I'm replying to this comment because it's a great comment, though toward the end I talk about different things too.
arguably the biggest problem with American schools: tying education funding to local property taxes.
This. It's really amazing how much difference there can be in schools even in the same town based on where the money is.
The solutions that many are currently proposing to help poor people escape a bad school district - charter schools and vouchers - are not realistic at best and ineffective at worst. Charter schools on average do no better than public schools, and sometimes in fact do worse.

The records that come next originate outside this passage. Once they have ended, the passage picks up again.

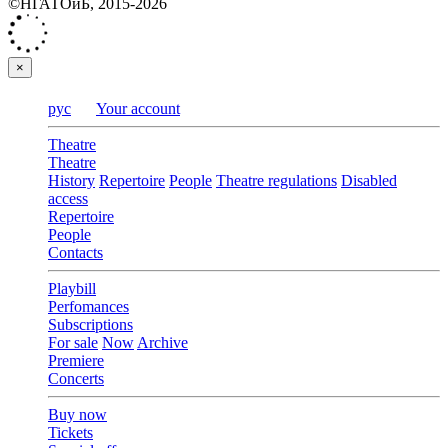
©НГАТОиБ, 2015-2026
×
рус
Your account
Theatre
Theatre
History
Repertoire
People
Theatre regulations
Disabled
access
Repertoire
People
Contacts
Playbill
Perfomances
Subscriptions
For sale
Now
Archive
Premiere
Concerts
Buy now
Tickets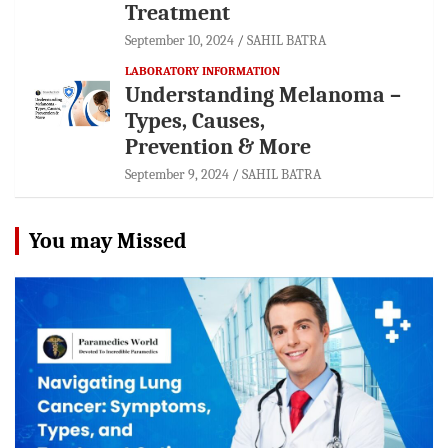
Treatment
September 10, 2024
SAHIL BATRA
LABORATORY INFORMATION
Understanding Melanoma –
Types, Causes,
Prevention & More
September 9, 2024
SAHIL BATRA
You may Missed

Also this. There are a lot of people, even in education, who like to look at charter schools (or magnet schools, or STEM schools) as a magic bullet that's going to revolutionize the system. Unfortunately the reality, as you point out, is just as much a mixed bag as in public schools. Charter schools can be places that foster innovation, but they can also be terrible.
Parental involvement is one of the biggest contributing factors to academic success.
closing the achievement gap between rich and poor will take fundamental and widespread reform.
And therein lies the rub. It's not just that monetarily poor schools generally provide a worse education, but low-income families are also at a disadvantage. I think this is something that needs more attention. Schools don't fail just because of a few bad teachers or a few lazy students or whatever. Those can contribute of course, but ultimately until we think of a way to bring permanent improvement to a school district, and by extension the people living in it, we will always have failing schools. Throwing money at this problem, like so many problems, is like trying to change the course of a river with a handful of leaves. One must have a plan.
In addition to the economic factors discussed, there is still a question in American education of what exactly we should be teaching kids. States are currently adopting the latest iteration of the national standards (the Common Core State Standards, or CCSS, of which only English and Math are available currently). 45 of 50 States have thus far adopted these standards. Supposedly these standards, to quote from the CCSS website, the standards "...provide a consistent, clear understanding of what students are expected to learn, so teachers and parents know what they need to do to help them."
So that's all well and good in a vacuum, but of course this means that now teachers are responsible for having students learn the information in these standards, as this is the information that will be on the standardized tests. With the recent push to tie test scores to teacher salaries in many states, it's not difficult to see why teachers are "teaching to the test" regardless of what information is not included in the CCSS. Incidentally, if anyone would like to see what is in the CCSS, here's a link (scroll to the bottom of the page).
Which brings to the question of whether or not a national education ought to be standardized to this extent, or whether we ought to train teachers to enable students to pursue their passions without regard to whether said passion fits into the current definition of what we value in education (ie: learning the four big subjects, Math, Science, English/Language Arts, and History).
Anyone interested in what education might look like in the future (not necessarily in America, but somewhere), might check out these two TED talks by Sir Ken Robinson One from 2006 and another from 2010.
Again, great comment by Raef, and thanks for including sources with your arguments!